In 2016, I returned to Japan for a semester of study in college. My time there transformed me completely and utterly into an otaku and taught me to be proud and happy about it! I bought my first figure when I was there, this Super Sonico:
While I was there, I also tried going to a game center as a bonafide otaku ready to embrace the games. When playing games like BlazBlue, I always picked the loli and bishoujo characters, so one day Simon showed me a meme about fighting games and from that I found out about a game series called Arcana Heart where EVERY character was a cute girl! I had to try it, so I tried both Suggoi! Arcana Heart 2 and Arcana Heart 3 LOVE MAX SIX STARS!!!!!! in the arcade. I was immediately hooked. Upon returning to the states, I bought a PS3 and Arcana Heart 3 LOVE MAX!!!!!! so I could keep playing. And most importantly, I discovered Maori Kasuga, a beautiful shrine maiden character who would end up becoming my true waifu. She was the one who allowed me to give up on 3d once and for all.
I was great friends with Simon and Paresh throughout my whole university life up until the present day, but never managed to find any other friends in university, even if I had great relationships with many teachers. University helped me develop a strong interest in art, history, and philosophy. It taught me a lot about who I am and what I hold dear, even though it also taught me that ultimately where I belong is Japan. I graduated in May 2017 and had every intention of finding my way back there, as I always felt more happy here than anywhere else. Over the course of 2017 however, while I lived as a freeter and got a certificate to teach English as a second language, I was devoting myself to indulging for the first time in my otakudom. I got a dakimakura of Maori, an onahole, and a ton of figures. I also watched all the essential anime I had wanted to but missed out on during the years.

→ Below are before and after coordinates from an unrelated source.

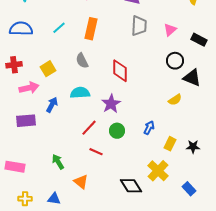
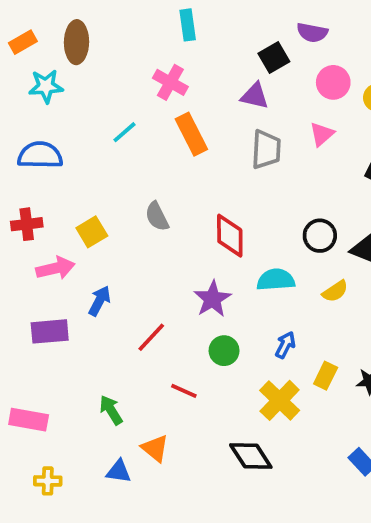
cyan line: (59, 28) -> (124, 132), moved
orange rectangle: (91, 29) -> (191, 134), moved, turned -40
pink triangle: (170, 30) -> (322, 134), moved
black circle: (175, 61) -> (320, 236), moved
cyan semicircle: (80, 93) -> (276, 280), moved
red line: (89, 128) -> (151, 337), moved
yellow cross: (158, 171) -> (280, 400), moved
blue triangle: (54, 199) -> (119, 471), moved

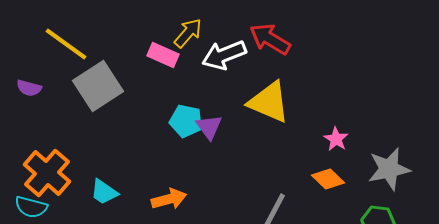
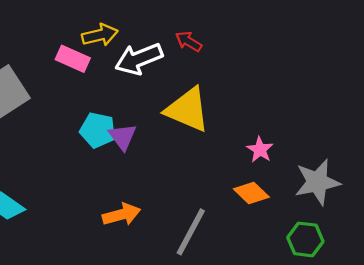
yellow arrow: (188, 33) -> (100, 35), turned 36
red arrow: (270, 39) -> (189, 41), size x0.6
orange arrow: (169, 199) -> (121, 215), moved

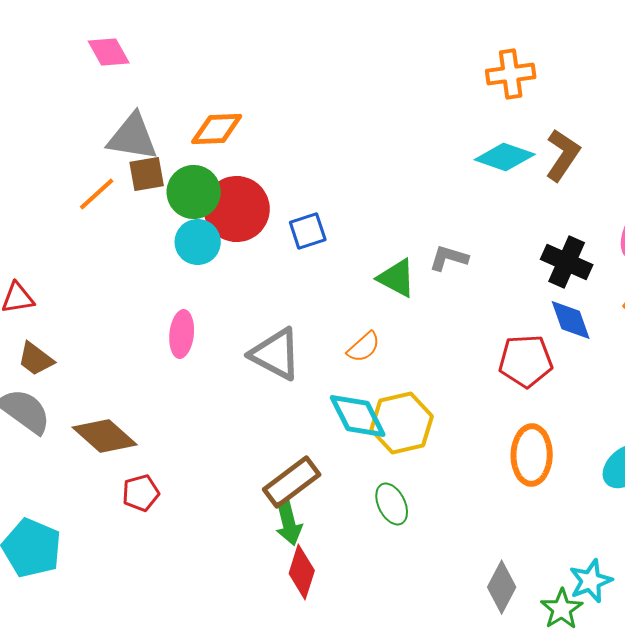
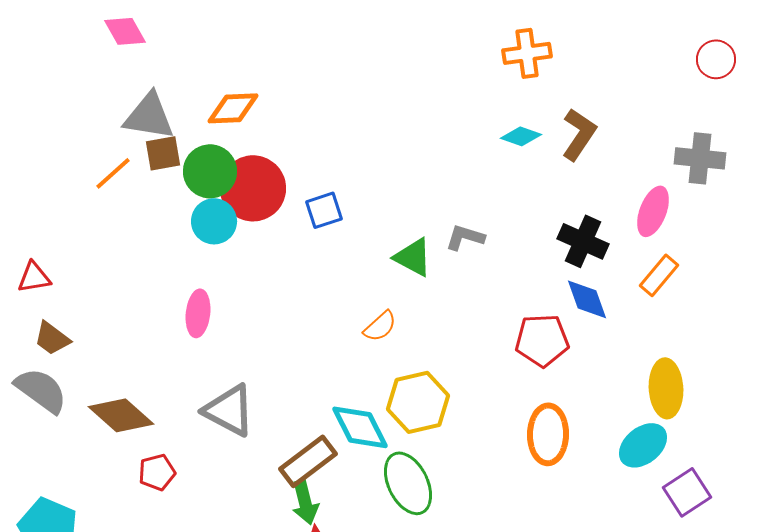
cyan diamond: (505, 157) -> (521, 136), size x0.7
gray triangle: (276, 354) -> (229, 410), moved
cyan diamond: (358, 416) -> (360, 427), moved
green ellipse: (392, 504) -> (408, 483), size x1.5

As of today, November 25, 2018, I live in Japan attending language school and working a part-time job. I have a visa which expires in 2020, but I have every intention of not returning in 2020 and going onto higher education here in Japan, or otherwise entering the workforce. To do that, I have to get better and better at language, which is one reason I want to write this blog in Japanese. I hope you will be with me the whole way!